____ DATASET
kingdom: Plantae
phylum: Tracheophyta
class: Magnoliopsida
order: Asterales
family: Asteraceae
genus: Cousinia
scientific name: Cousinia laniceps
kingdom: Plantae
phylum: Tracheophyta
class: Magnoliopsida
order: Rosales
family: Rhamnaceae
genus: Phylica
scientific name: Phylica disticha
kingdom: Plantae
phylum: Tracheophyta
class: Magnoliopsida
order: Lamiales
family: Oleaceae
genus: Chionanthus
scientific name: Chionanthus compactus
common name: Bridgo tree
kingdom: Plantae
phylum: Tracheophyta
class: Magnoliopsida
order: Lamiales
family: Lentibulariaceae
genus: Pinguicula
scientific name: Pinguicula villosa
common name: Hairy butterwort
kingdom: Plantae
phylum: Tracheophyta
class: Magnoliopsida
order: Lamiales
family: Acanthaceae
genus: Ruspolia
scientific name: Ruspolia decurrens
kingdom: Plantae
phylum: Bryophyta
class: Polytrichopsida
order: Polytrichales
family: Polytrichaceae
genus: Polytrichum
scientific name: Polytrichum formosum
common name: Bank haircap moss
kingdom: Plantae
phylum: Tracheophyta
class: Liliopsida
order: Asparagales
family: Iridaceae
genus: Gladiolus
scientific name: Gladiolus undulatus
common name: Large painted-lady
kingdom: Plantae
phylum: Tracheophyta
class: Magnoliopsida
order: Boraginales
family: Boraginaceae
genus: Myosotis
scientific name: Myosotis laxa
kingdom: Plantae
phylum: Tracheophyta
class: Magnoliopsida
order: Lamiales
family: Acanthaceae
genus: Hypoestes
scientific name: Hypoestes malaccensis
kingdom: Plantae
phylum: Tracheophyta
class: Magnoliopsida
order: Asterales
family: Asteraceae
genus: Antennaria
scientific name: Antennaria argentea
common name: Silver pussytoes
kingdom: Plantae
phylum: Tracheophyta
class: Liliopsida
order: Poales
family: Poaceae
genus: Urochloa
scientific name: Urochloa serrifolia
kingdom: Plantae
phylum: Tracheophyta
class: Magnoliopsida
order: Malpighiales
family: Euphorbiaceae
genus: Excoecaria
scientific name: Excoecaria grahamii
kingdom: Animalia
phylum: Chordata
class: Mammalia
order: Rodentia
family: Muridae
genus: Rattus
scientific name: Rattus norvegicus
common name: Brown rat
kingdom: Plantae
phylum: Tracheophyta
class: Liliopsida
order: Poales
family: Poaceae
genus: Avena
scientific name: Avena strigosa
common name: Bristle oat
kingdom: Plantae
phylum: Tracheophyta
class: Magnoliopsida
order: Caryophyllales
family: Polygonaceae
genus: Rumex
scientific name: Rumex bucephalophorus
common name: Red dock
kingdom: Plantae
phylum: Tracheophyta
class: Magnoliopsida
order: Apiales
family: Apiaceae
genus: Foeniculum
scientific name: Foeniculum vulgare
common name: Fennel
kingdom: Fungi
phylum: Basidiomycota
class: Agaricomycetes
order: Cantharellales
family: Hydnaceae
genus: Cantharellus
________
**DIRECTIONS:**
Reproduce every line of the listing above, unchanged and in the same order.

**SOLUTION TO THIS EXERCISE:**
kingdom: Plantae
phylum: Tracheophyta
class: Magnoliopsida
order: Asterales
family: Asteraceae
genus: Cousinia
scientific name: Cousinia laniceps
kingdom: Plantae
phylum: Tracheophyta
class: Magnoliopsida
order: Rosales
family: Rhamnaceae
genus: Phylica
scientific name: Phylica disticha
kingdom: Plantae
phylum: Tracheophyta
class: Magnoliopsida
order: Lamiales
family: Oleaceae
genus: Chionanthus
scientific name: Chionanthus compactus
common name: Bridgo tree
kingdom: Plantae
phylum: Tracheophyta
class: Magnoliopsida
order: Lamiales
family: Lentibulariaceae
genus: Pinguicula
scientific name: Pinguicula villosa
common name: Hairy butterwort
kingdom: Plantae
phylum: Tracheophyta
class: Magnoliopsida
order: Lamiales
family: Acanthaceae
genus: Ruspolia
scientific name: Ruspolia decurrens
kingdom: Plantae
phylum: Bryophyta
class: Polytrichopsida
order: Polytrichales
family: Polytrichaceae
genus: Polytrichum
scientific name: Polytrichum formosum
common name: Bank haircap moss
kingdom: Plantae
phylum: Tracheophyta
class: Liliopsida
order: Asparagales
family: Iridaceae
genus: Gladiolus
scientific name: Gladiolus undulatus
common name: Large painted-lady
kingdom: Plantae
phylum: Tracheophyta
class: Magnoliopsida
order: Boraginales
family: Boraginaceae
genus: Myosotis
scientific name: Myosotis laxa
kingdom: Plantae
phylum: Tracheophyta
class: Magnoliopsida
order: Lamiales
family: Acanthaceae
genus: Hypoestes
scientific name: Hypoestes malaccensis
kingdom: Plantae
phylum: Tracheophyta
class: Magnoliopsida
order: Asterales
family: Asteraceae
genus: Antennaria
scientific name: Antennaria argentea
common name: Silver pussytoes
kingdom: Plantae
phylum: Tracheophyta
class: Liliopsida
order: Poales
family: Poaceae
genus: Urochloa
scientific name: Urochloa serrifolia
kingdom: Plantae
phylum: Tracheophyta
class: Magnoliopsida
order: Malpighiales
family: Euphorbiaceae
genus: Excoecaria
scientific name: Excoecaria grahamii
kingdom: Animalia
phylum: Chordata
class: Mammalia
order: Rodentia
family: Muridae
genus: Rattus
scientific name: Rattus norvegicus
common name: Brown rat
kingdom: Plantae
phylum: Tracheophyta
class: Liliopsida
order: Poales
family: Poaceae
genus: Avena
scientific name: Avena strigosa
common name: Bristle oat
kingdom: Plantae
phylum: Tracheophyta
class: Magnoliopsida
order: Caryophyllales
family: Polygonaceae
genus: Rumex
scientific name: Rumex bucephalophorus
common name: Red dock
kingdom: Plantae
phylum: Tracheophyta
class: Magnoliopsida
order: Apiales
family: Apiaceae
genus: Foeniculum
scientific name: Foeniculum vulgare
common name: Fennel
kingdom: Fungi
phylum: Basidiomycota
class: Agaricomycetes
order: Cantharellales
family: Hydnaceae
genus: Cantharellus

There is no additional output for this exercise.